(Source texts of formatted documents)
================================

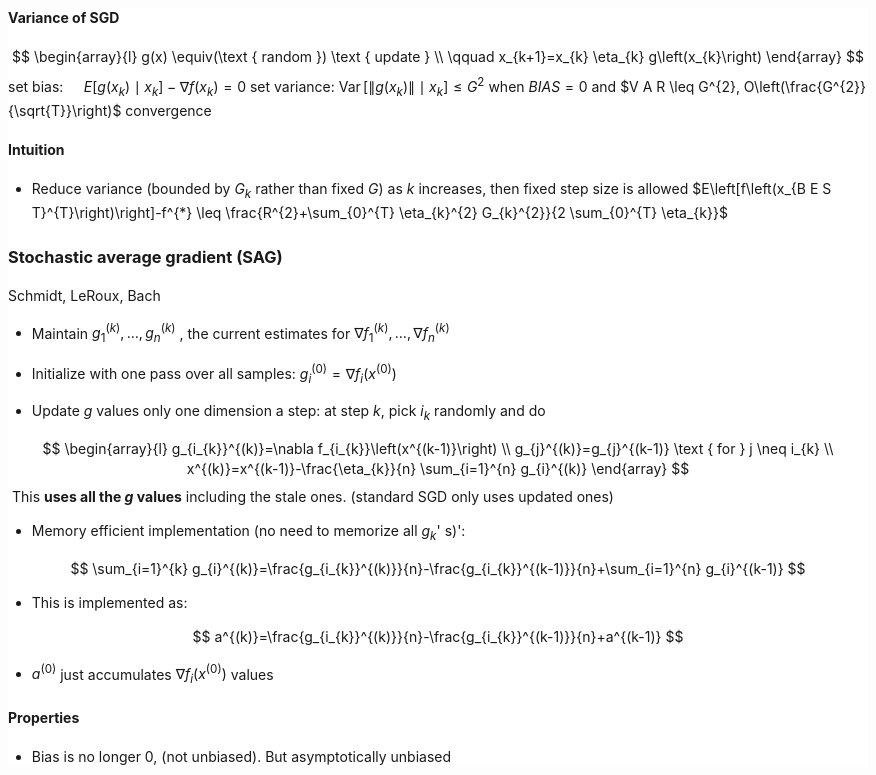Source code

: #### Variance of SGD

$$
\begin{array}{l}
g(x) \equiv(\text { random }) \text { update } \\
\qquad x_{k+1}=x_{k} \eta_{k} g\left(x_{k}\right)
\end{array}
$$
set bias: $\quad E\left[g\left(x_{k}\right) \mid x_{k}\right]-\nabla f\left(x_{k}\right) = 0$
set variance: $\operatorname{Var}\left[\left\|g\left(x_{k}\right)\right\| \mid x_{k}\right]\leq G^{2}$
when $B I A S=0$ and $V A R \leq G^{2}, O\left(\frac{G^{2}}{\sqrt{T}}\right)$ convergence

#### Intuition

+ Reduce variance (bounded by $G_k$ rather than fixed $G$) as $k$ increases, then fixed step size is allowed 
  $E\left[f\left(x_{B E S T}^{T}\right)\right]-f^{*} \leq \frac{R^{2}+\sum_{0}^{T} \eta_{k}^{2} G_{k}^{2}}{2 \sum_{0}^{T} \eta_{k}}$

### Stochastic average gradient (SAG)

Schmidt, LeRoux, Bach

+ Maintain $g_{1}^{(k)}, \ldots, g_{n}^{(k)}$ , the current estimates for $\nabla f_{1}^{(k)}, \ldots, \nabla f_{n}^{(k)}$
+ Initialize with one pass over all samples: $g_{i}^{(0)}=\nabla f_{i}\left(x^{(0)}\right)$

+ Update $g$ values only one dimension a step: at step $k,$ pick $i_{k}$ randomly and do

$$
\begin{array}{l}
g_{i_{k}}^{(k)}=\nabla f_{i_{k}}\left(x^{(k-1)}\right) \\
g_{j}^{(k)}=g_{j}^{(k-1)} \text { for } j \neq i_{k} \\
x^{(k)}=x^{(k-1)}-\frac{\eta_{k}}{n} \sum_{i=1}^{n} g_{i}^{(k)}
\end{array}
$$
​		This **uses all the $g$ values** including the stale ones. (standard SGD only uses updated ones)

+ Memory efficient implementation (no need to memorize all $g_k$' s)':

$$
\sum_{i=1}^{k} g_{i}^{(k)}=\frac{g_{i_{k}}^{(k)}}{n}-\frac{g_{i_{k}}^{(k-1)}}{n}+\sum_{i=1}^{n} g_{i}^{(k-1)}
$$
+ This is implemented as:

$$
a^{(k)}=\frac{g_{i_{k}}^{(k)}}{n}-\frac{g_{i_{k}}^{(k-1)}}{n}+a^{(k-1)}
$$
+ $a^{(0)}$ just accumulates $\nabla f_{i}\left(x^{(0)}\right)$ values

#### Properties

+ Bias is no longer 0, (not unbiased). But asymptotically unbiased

================================

◆ **Exercise objective**:
Look through the entries and return each line that has the word "step" in it.

◆ **Response area**:
+ Reduce variance (bounded by $G_k$ rather than fixed $G$) as $k$ increases, then fixed step size is allowed 
+ Update $g$ values only one dimension a step: at step $k,$ pick $i_{k}$ randomly and do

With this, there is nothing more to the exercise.